**Stored records**
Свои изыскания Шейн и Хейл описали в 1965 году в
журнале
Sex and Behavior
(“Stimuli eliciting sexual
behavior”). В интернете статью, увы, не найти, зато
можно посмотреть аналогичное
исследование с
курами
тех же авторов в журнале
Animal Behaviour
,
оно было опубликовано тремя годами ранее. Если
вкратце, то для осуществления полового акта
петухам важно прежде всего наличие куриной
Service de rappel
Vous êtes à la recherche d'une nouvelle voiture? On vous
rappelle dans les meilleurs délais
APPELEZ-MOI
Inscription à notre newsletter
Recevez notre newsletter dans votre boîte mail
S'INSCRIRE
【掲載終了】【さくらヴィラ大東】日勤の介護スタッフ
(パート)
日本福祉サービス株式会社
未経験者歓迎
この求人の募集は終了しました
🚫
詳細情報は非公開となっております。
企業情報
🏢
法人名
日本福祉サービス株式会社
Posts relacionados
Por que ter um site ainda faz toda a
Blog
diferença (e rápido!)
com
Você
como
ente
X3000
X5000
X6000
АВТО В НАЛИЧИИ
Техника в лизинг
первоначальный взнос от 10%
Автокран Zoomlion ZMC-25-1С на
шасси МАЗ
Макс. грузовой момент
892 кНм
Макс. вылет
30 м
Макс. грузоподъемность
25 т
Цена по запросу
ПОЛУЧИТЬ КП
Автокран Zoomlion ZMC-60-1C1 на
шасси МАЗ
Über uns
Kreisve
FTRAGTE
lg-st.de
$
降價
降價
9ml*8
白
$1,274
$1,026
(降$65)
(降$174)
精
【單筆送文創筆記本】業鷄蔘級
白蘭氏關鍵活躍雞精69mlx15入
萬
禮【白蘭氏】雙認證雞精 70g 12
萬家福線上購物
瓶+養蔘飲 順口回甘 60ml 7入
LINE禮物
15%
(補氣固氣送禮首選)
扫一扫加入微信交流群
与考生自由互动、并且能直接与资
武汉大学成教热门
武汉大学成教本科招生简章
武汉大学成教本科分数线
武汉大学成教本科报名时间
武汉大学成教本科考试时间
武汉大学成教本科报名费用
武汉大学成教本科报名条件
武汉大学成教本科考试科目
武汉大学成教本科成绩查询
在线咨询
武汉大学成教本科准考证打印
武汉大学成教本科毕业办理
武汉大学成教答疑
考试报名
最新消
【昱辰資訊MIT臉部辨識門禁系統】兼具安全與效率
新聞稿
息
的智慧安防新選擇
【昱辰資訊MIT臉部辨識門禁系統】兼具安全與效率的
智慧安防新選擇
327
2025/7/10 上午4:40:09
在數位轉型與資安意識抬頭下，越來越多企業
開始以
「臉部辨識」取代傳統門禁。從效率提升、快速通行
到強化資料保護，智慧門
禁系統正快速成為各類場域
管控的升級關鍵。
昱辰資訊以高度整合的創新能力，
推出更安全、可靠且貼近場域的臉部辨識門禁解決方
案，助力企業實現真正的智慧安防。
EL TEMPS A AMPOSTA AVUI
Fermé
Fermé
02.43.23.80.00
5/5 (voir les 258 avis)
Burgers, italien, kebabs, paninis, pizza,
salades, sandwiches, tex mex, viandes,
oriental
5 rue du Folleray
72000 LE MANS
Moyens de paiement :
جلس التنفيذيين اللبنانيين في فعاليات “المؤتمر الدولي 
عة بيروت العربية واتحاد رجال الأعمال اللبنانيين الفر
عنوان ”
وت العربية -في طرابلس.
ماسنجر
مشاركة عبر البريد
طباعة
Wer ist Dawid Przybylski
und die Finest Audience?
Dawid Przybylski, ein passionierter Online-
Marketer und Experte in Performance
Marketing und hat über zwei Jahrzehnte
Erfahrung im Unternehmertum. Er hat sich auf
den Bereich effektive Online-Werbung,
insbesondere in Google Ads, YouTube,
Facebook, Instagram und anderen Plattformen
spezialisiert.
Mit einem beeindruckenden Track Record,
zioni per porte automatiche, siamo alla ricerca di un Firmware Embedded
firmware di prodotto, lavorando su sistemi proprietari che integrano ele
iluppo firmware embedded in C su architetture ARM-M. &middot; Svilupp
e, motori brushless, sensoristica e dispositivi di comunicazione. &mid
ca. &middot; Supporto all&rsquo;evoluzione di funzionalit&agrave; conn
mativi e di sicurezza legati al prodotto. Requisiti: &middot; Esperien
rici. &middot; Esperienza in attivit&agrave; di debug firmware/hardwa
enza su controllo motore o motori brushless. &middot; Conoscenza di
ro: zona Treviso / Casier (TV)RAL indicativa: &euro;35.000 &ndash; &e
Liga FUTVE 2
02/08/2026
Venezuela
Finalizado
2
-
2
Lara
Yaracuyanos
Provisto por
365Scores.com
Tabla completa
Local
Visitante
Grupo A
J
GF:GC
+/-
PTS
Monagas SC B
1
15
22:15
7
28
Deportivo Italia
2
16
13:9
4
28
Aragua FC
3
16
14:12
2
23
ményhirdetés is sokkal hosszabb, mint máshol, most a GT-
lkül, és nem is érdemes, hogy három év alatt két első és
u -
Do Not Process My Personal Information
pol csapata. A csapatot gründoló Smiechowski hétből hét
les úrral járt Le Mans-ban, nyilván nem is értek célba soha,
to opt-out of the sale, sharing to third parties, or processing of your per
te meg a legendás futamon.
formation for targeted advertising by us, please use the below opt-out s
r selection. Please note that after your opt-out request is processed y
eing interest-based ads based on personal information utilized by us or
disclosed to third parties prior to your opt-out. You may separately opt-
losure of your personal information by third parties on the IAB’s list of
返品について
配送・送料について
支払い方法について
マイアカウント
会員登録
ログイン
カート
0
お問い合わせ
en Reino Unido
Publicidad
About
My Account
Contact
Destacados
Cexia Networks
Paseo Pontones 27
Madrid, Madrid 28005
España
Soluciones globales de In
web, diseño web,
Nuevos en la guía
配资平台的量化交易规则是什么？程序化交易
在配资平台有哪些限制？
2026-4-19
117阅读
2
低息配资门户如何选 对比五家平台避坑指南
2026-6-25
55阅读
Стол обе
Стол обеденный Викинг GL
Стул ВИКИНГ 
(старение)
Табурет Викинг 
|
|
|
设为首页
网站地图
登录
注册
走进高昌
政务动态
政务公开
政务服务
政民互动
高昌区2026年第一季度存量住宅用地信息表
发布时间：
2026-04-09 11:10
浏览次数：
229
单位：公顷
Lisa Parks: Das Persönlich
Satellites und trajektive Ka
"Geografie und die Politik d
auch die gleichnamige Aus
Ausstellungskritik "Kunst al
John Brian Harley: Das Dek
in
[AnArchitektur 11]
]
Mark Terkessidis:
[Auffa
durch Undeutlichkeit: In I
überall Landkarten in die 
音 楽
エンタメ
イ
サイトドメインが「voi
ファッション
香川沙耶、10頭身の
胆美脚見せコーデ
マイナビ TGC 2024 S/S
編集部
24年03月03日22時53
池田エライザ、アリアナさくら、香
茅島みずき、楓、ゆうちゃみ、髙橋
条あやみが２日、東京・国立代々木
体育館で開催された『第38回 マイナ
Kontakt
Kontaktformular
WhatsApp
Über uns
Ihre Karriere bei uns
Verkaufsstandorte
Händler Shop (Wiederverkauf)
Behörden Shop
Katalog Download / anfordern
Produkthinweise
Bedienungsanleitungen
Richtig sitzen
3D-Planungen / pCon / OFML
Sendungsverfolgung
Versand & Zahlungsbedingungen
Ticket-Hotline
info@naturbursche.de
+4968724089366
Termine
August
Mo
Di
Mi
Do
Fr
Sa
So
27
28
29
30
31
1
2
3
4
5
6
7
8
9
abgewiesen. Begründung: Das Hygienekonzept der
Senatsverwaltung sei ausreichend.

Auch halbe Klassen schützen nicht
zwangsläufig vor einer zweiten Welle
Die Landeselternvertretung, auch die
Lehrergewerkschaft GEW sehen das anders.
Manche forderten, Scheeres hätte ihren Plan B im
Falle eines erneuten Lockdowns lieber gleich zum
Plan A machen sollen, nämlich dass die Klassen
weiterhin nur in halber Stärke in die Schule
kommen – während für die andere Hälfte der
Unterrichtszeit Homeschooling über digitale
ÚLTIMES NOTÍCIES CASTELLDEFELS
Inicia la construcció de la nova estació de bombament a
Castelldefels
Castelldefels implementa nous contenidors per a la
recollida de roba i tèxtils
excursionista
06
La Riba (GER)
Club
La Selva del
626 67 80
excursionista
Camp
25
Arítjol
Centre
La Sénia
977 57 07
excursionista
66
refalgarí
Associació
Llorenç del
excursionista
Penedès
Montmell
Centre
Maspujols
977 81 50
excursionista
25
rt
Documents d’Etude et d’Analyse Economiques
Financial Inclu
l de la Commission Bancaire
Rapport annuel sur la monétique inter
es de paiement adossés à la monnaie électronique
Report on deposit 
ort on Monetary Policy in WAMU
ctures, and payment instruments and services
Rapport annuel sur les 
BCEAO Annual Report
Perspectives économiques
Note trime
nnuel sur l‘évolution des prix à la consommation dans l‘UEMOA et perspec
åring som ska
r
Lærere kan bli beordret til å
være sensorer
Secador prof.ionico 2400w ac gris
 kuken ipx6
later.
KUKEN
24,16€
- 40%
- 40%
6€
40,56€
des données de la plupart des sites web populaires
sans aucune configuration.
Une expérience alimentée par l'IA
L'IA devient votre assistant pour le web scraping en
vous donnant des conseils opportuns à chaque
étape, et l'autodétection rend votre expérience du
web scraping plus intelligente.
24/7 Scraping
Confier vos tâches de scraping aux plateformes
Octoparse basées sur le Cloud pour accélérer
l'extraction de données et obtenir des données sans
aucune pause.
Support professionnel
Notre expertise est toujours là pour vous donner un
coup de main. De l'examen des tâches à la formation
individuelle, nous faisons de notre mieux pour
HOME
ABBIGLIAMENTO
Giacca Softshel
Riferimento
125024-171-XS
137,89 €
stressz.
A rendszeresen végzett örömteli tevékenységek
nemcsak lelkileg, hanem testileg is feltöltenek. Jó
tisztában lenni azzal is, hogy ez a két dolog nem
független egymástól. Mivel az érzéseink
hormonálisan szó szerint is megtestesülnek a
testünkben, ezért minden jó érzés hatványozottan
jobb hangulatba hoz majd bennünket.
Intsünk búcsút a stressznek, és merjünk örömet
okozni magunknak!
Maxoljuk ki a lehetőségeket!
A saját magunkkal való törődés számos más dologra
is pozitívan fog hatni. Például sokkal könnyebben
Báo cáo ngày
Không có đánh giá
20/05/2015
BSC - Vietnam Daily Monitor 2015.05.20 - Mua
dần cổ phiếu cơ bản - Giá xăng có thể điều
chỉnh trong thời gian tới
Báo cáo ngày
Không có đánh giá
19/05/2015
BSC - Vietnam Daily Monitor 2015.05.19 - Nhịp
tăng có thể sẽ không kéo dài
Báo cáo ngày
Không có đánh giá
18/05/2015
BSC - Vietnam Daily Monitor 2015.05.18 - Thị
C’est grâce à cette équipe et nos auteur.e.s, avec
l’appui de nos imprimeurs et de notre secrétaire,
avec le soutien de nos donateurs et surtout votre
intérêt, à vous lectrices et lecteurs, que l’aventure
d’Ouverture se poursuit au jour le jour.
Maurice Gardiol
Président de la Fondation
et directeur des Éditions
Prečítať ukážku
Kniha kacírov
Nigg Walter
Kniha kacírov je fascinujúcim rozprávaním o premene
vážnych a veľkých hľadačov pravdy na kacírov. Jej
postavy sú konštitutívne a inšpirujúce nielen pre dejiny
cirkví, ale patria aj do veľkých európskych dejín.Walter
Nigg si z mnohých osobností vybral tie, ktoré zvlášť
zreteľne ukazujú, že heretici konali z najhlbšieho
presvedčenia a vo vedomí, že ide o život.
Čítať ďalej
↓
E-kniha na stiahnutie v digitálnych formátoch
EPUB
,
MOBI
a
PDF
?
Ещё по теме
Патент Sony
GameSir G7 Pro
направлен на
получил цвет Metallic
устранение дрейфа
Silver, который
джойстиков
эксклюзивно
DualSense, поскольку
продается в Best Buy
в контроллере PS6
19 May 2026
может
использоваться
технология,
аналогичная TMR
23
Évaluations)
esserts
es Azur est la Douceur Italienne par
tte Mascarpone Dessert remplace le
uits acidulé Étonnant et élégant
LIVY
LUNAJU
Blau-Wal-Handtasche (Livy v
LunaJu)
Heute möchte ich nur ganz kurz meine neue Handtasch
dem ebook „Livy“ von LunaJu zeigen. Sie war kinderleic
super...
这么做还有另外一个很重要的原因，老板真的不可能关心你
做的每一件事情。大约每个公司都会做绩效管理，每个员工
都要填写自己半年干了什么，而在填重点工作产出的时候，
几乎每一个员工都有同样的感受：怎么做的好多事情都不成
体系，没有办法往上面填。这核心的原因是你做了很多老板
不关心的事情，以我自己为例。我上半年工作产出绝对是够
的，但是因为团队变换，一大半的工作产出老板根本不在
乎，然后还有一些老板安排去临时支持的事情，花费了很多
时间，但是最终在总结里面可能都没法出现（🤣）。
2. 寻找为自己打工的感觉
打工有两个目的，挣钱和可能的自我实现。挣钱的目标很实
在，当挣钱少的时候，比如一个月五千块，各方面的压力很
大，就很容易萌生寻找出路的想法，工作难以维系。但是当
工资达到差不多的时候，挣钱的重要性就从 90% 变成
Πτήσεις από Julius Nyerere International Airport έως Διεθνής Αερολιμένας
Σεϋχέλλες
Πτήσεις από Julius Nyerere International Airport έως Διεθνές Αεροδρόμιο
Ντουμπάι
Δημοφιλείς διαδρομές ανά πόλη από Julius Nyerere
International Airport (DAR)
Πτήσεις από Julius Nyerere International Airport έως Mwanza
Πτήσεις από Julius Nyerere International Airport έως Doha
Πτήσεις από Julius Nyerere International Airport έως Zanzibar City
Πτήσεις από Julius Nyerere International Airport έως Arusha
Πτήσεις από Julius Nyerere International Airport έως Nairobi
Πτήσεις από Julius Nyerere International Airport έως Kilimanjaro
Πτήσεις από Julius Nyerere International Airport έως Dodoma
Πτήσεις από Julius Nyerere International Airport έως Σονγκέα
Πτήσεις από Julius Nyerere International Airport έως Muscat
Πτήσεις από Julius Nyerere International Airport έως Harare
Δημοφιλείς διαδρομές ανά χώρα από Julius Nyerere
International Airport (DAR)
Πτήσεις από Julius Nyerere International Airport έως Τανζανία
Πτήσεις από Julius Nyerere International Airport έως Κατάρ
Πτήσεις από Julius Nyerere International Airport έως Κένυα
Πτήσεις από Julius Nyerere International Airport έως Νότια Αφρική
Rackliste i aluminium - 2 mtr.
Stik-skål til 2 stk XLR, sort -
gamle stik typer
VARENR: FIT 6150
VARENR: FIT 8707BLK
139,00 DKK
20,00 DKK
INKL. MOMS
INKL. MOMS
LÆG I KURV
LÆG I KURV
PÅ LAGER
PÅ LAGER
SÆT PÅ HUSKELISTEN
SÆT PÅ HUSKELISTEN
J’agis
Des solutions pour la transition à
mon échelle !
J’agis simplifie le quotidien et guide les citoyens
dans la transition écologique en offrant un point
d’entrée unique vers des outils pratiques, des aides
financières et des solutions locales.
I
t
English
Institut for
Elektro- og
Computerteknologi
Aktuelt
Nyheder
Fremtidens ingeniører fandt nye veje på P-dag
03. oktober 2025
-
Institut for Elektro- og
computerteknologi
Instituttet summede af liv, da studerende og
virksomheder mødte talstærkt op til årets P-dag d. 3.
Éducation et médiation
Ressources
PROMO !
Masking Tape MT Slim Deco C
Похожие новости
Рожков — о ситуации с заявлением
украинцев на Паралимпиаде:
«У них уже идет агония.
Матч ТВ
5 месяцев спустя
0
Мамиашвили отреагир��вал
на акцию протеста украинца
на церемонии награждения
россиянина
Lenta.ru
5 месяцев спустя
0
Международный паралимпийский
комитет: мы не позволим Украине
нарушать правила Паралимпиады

**Exercise goal**
Reproduce the data from its first line through the line containing "петухам важно прежде всего наличие куриной", swapping "курами" for "индейками" and changing nothing else.

**Your response**
Свои изыскания Шейн и Хейл описали в 1965 году в
журнале
Sex and Behavior
(“Stimuli eliciting sexual
behavior”). В интернете статью, увы, не найти, зато
можно посмотреть аналогичное
исследование с
индейками
тех же авторов в журнале
Animal Behaviour
,
оно было опубликовано тремя годами ранее. Если
вкратце, то для осуществления полового акта
петухам важно прежде всего наличие куриной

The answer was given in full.